Couverture du roman L'ultime adieu d'un monstre

L'ultime adieu d'un monstre

9.7 / 10.0
Après cinq jours de silence, Arthur ne m'appelle pas pour ma victoire en architecture, mais pour m'insulter. Sa nouvelle compagne, Manon, l'influence dans l'ombre. L'horreur bascule quand elle m'envoie une vidéo torturant mon chien, Apollon, avant de l'achever. Ivre de douleur, je l'affronte, mais Arthur prend sa défense contre moi. Face à cette trahison ultime et la perte de mon compagnon fidèle, je jure de transformer leur existence en un calvaire sans fin.

L'ultime adieu d'un monstre Chapitre 1

Mon copain, Arthur, ne m'avait pas adressé la parole depuis cinq jours. Mais quand ma victoire au concours national d'architecture a fait le buzz sur internet, il a enfin appelé. Pas pour me féliciter, non. Pour me hurler dessus que je lui avais foutu la honte en ne le prévenant pas en premier.

C'est sa nouvelle copine, Manon, qui l'a identifié sur ma publication. C'est aussi elle qui lui chuchotait à l'oreille pendant l'appel, lui disant que je le faisais passer pour un con.

C'était la goutte d'eau.
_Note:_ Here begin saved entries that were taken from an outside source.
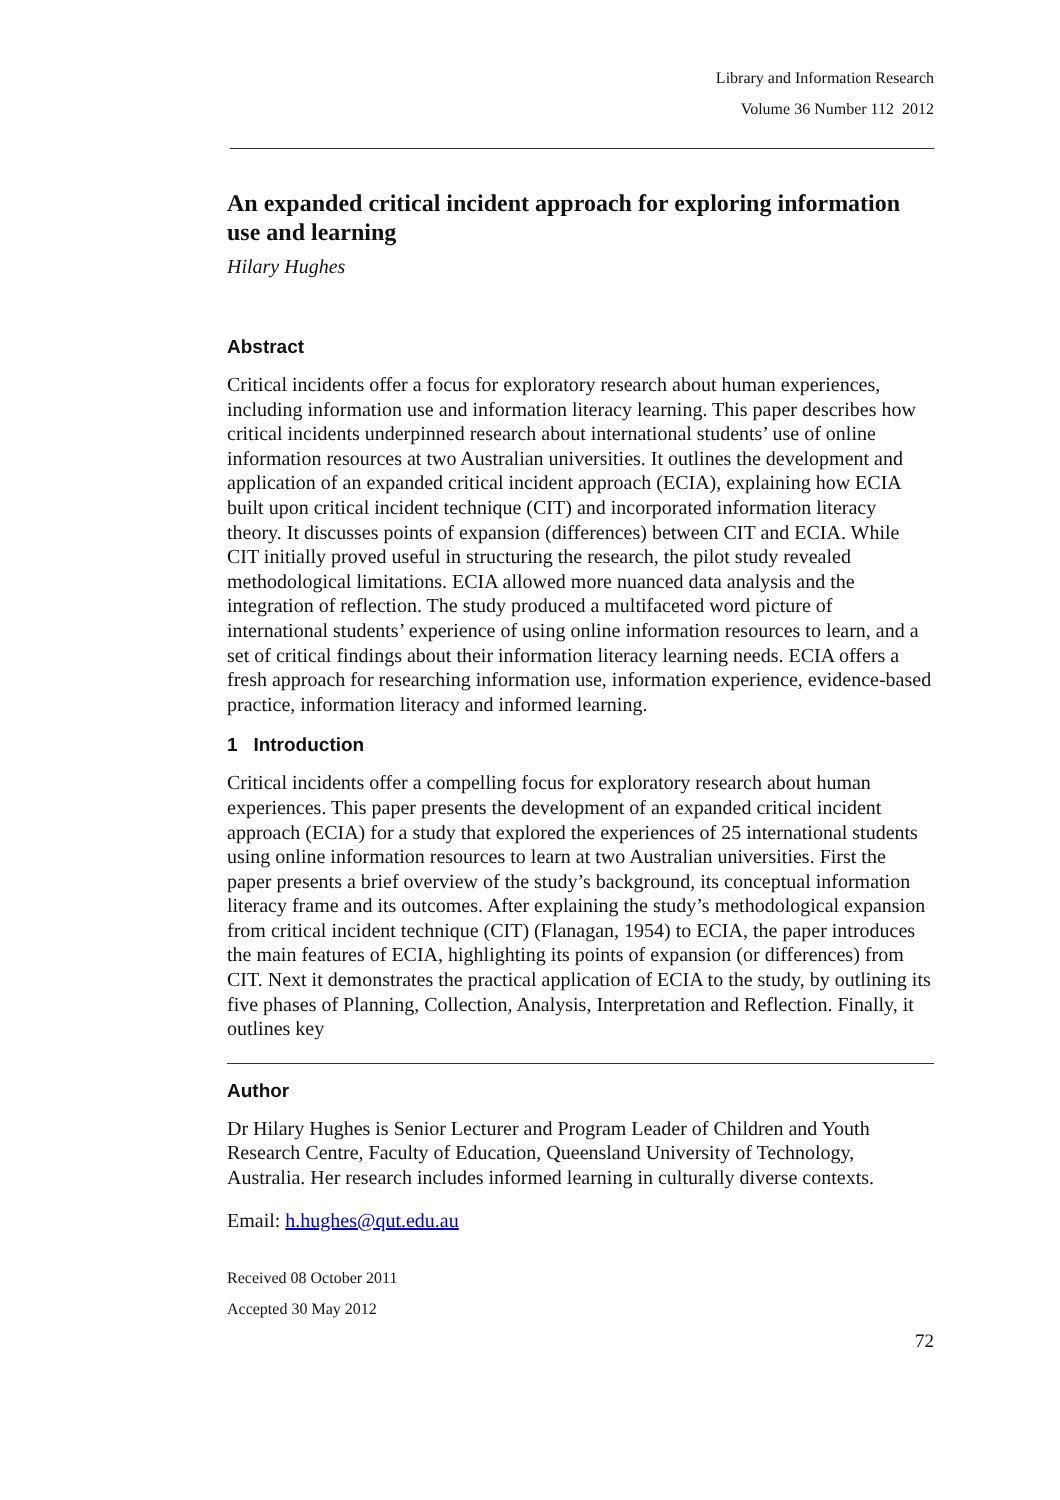Library and Information Research
Volume 36 Number 112 2012
An expanded critical incident approach for exploring information use and learning
Hilary Hughes
Abstract
Critical incidents offer a focus for exploratory research about human experiences, including information use and information literacy learning. This paper describes how critical incidents underpinned research about international students’ use of online information resources at two Australian universities. It outlines the development and application of an expanded critical incident approach (ECIA), explaining how ECIA built upon critical incident technique (CIT) and incorporated information literacy theory. It discusses points of expansion (differences) between CIT and ECIA. While CIT initially proved useful in structuring the research, the pilot study revealed methodological limitations. ECIA allowed more nuanced data analysis and the integration of reflection. The study produced a multifaceted word picture of international students’ experience of using online information resources to learn, and a set of critical findings about their information literacy learning needs. ECIA offers a fresh approach for researching information use, information experience, evidence-based practice, information literacy and informed learning.
1 Introduction
Critical incidents offer a compelling focus for exploratory research about human experiences. This paper presents the development of an expanded critical incident approach (ECIA) for a study that explored the experiences of 25 international students using online information resources to learn at two Australian universities. First the paper presents a brief overview of the study’s background, its conceptual information literacy frame and its outcomes. After explaining the study’s methodological expansion from critical incident technique (CIT) (Flanagan, 1954) to ECIA, the paper introduces the main features of ECIA, highlighting its points of expansion (or differences) from CIT. Next it demonstrates the practical application of ECIA to the study, by outlining its five phases of Planning, Collection, Analysis, Interpretation and Reflection. Finally, it outlines key
Author
Dr Hilary Hughes is Senior Lecturer and Program Leader of Children and Youth Research Centre, Faculty of Education, Queensland University of Technology, Australia. Her research includes informed learning in culturally diverse contexts.
Email: h.hughes@qut.edu.au
Received 08 October 2011
Accepted 30 May 2012
72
La fin d'une longue guerre froide. Mais le véritable cauchemar a commencé quand Manon m'a envoyé une vidéo d'elle en train de torturer mon chien, Apollon, dans notre ancien appartement.

Puis est venue une photo de son corps sans vie.

J'ai foncé là-bas, aveuglée par la rage, et je lui ai fracassé la tête contre le mur avec un cendrier. Arthur, l'homme que j'avais tant aimé, m'a repoussée violemment, me traitant de cinglée pour avoir fait du mal à la femme qui venait de tuer mon chien.

Il l'a choisie, elle. Il l'avait toujours choisie.

En emportant le corps froid d'Apollon, je me suis fait une promesse. Je leur ferais payer. Je transformerais leur vie en un véritable enfer.

Chapitre 1

Point de vue d'Éléonore :

Je fixais l'écran lumineux, les mots des résultats du concours national d'architecture se brouillant devant mes yeux. Lauréate. Ce simple mot semblait incroyablement lourd, et en même temps si léger. Mon projet, celui dans lequel j'avais mis toute mon âme pendant des mois, avait gagné. Ça aurait dû être le plus beau jour de ma vie.

Mon premier réflexe, aiguisé par des années d'habitude, a été d'appeler Arthur. Pour entendre sa voix, pour partager cette joie explosive. J'ai attrapé mon téléphone, mon pouce planant au-dessus de son contact. Mais il s'est arrêté. La chaleur familière qui me poussait habituellement à le contacter n'était plus là. C'était… froid.

Mes yeux ont dérivé vers nos derniers échanges de SMS. Il y a une semaine, je lui avais envoyé une photo de la maquette, lui demandant son avis. « Pas mal », avait-il tapé, rien de plus. Deux jours plus tard, un mème idiot qui, je pensais, le ferait rire. Aucune réponse. Puis, un simple « bonjour » de ma part. Il l'avait lu, mais n'avait pas répondu. Il n'avait pas initié une seule conversation depuis des jours.

Il n'y avait pas que les textos. Il y avait l'espace vide à côté de moi dans le lit ces trois dernières nuits. Les appels sans réponse que j'avais fini par abandonner. Il était toujours occupé, toujours avec Manon, toujours à gérer la « crise de démence » de sa grand-mère qui semblait opportunément s'aggraver chaque fois que j'avais besoin de lui.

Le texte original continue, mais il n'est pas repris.